Anna in the Christmas Tree...










Spike my bearded dragon...










Anna in her vivarium...










Anna soaking up the sunshine with Rocky my Siamese Cat...










Molly with my son Michael, Michael was only four, he is now 20 and still loves reptiles...


----------



## Guest (Oct 28, 2012)

Lovely pics


----------



## dexter12 (Aug 28, 2012)

lovely pictures, my beardie was called spike


----------



## Guest (Dec 7, 2012)

Great pics.


----------



## mastermind1212 (Dec 3, 2012)

Nice collection of pictures, i like most is a boy sitting with his friend [PYTHON].


----------



## sharonbee (Aug 3, 2011)

Thanks everyone, yes my little boy loved our python, he used to even put his trunks on and get in the bath with her.

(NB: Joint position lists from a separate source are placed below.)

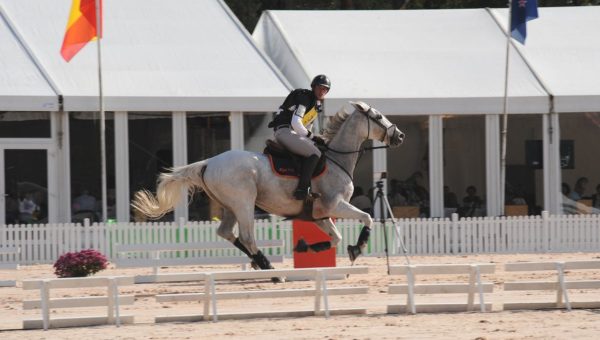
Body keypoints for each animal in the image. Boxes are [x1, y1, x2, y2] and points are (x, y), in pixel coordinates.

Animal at [131, 101, 404, 274]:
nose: (400, 136)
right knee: (247, 236)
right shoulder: (335, 204)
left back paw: (258, 262)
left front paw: (305, 246)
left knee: (227, 233)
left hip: (230, 207)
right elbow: (367, 217)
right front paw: (357, 248)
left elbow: (335, 238)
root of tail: (209, 162)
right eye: (378, 117)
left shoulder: (319, 214)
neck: (337, 158)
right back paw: (268, 267)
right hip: (244, 203)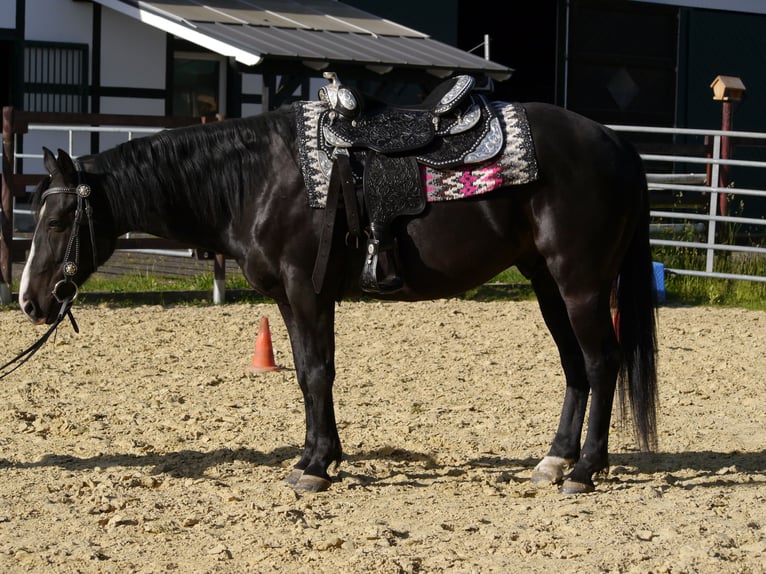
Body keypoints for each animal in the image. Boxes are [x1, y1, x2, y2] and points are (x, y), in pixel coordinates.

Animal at [17, 86, 658, 495]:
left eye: (58, 220)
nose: (29, 300)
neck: (261, 177)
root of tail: (618, 145)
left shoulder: (306, 290)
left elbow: (316, 373)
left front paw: (316, 467)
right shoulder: (290, 298)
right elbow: (307, 371)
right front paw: (315, 456)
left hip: (580, 285)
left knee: (601, 363)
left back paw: (585, 471)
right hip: (547, 283)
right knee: (575, 367)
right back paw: (555, 461)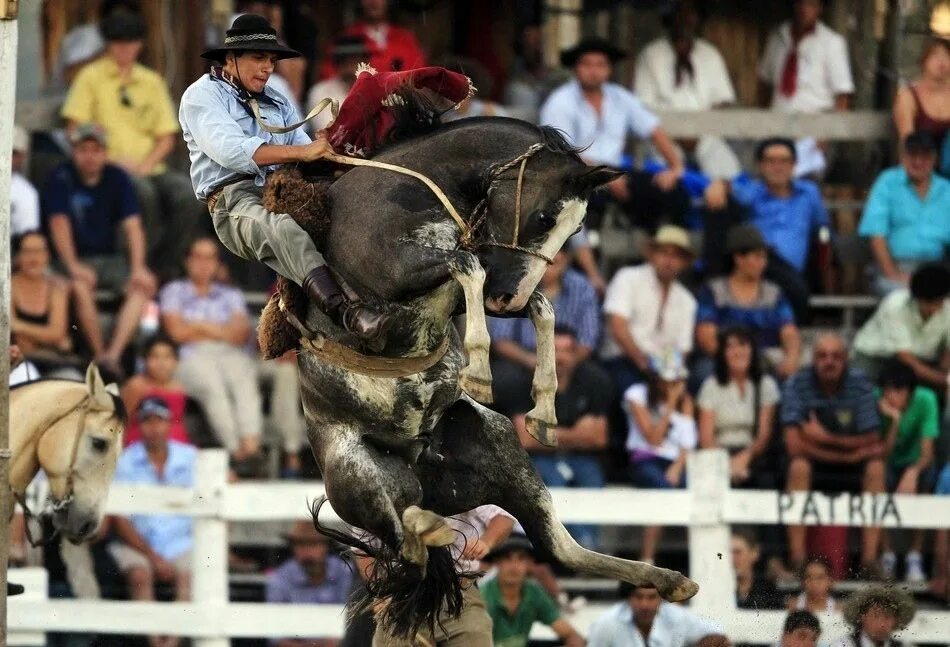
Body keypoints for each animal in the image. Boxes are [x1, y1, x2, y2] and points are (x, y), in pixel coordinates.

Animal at [260, 114, 700, 636]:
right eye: (545, 218)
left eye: (575, 229)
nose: (508, 300)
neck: (412, 187)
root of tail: (417, 456)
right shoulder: (402, 272)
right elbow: (467, 265)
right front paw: (481, 370)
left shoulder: (484, 280)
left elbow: (538, 304)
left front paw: (543, 408)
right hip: (361, 475)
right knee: (408, 540)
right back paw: (427, 528)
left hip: (498, 449)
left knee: (556, 548)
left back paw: (670, 580)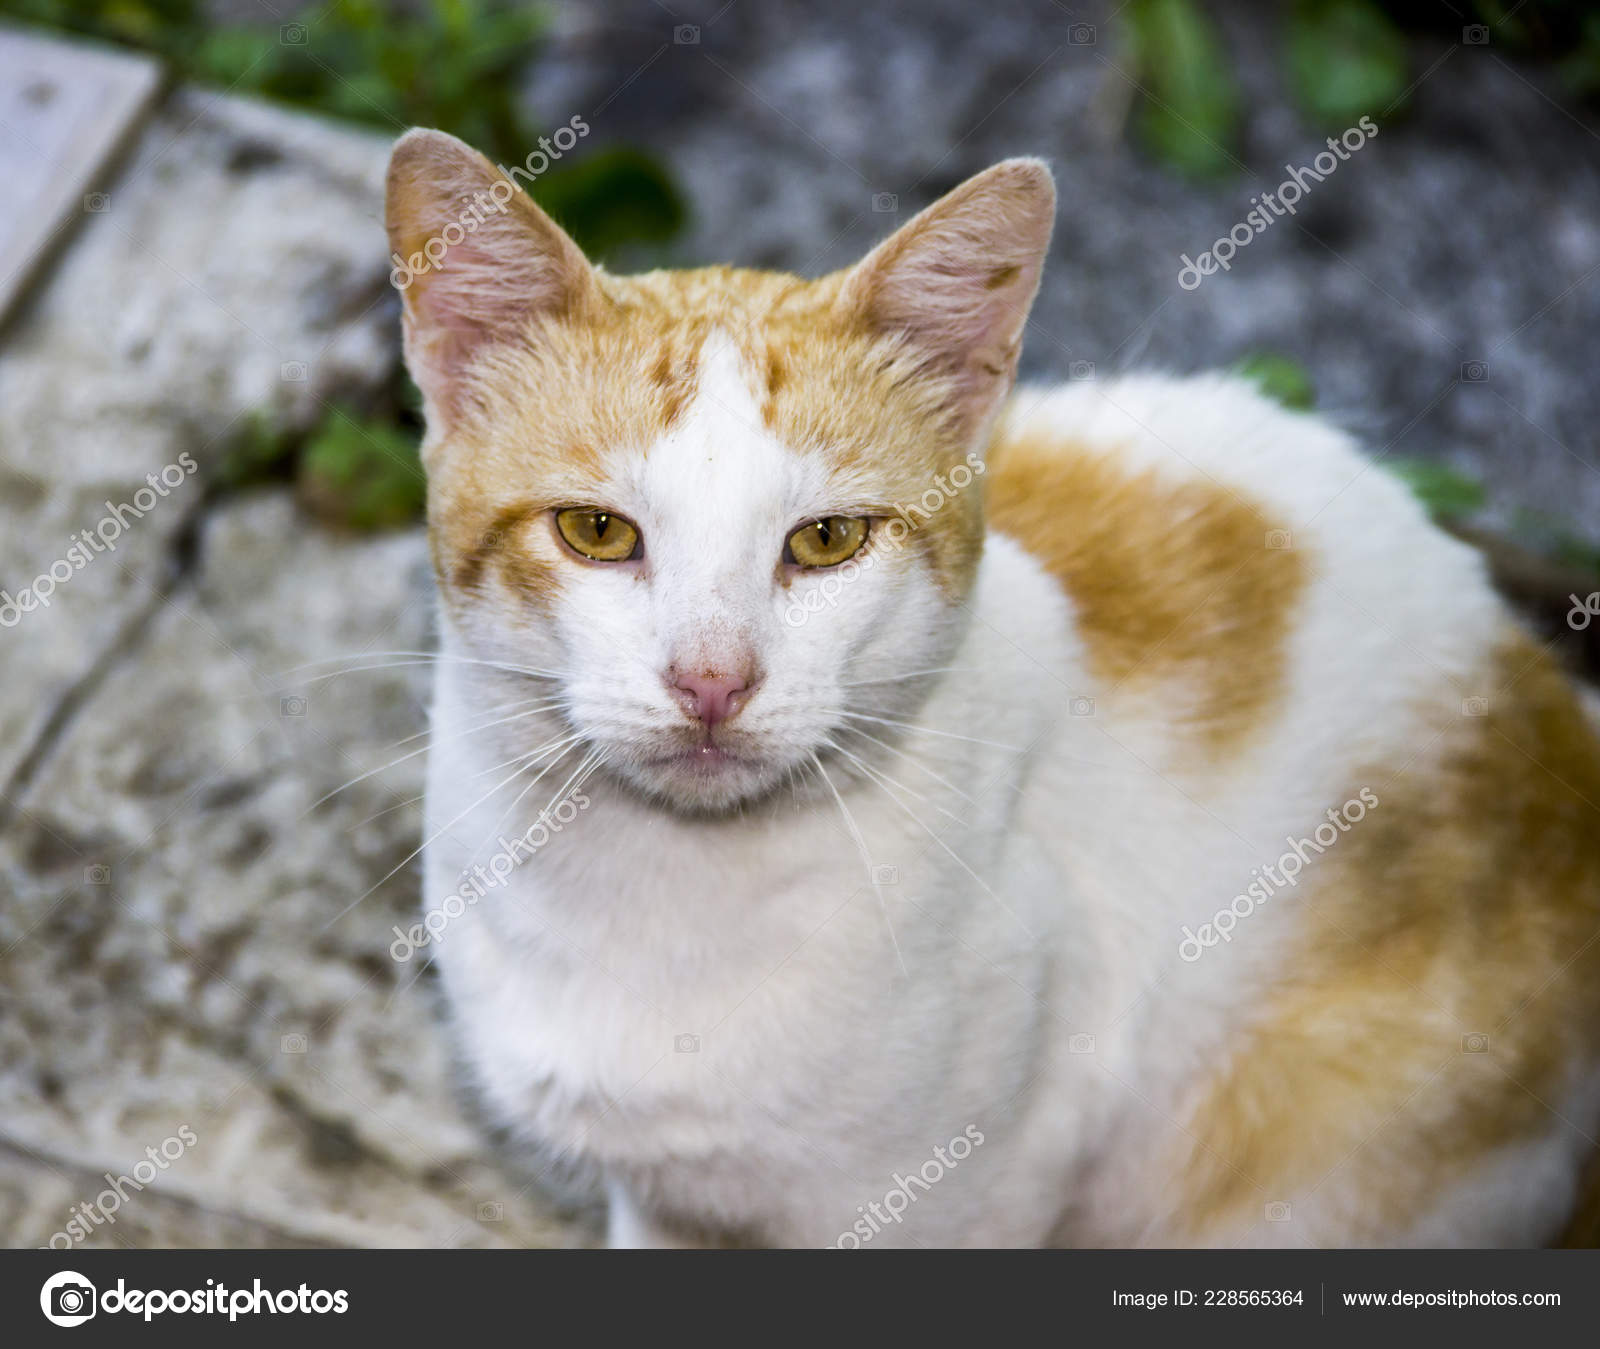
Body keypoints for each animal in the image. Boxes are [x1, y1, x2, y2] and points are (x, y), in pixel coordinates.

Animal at [384, 132, 1600, 1248]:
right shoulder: (666, 1207)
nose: (712, 679)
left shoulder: (973, 1188)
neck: (663, 895)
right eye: (596, 531)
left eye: (826, 539)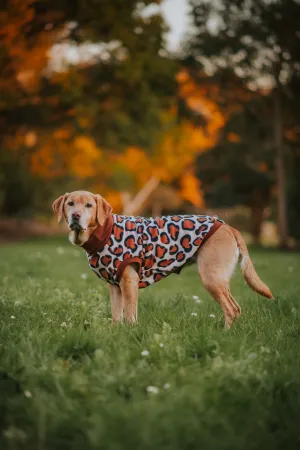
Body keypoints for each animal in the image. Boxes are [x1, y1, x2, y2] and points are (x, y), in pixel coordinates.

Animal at [52, 190, 274, 326]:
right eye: (70, 204)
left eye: (89, 205)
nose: (76, 216)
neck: (103, 231)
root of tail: (228, 226)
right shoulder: (114, 286)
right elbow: (116, 315)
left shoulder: (129, 282)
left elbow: (130, 314)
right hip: (220, 280)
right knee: (236, 308)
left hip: (211, 277)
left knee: (231, 309)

He's now going to be celebrating his 21st birthday in a few weeks time,that picture only seems like two minutes ago since I took it, doesn't time fly?


----------



## Hannahmourneevans (Dec 16, 2012)

Aww those are lovely pics!


----------



## HDWells (Mar 22, 2011)

I wish my wife allow me to have reptile :'(


----------



## Martina84 (May 19, 2013)

Great pics!


----------



## magicmike (Jun 7, 2012)

Thanks for sharing your great memories. I had many dogs in the past and now I have just one left. I'm thinking if this should be my last, I still can't get use to the feeling when they pass away.


----------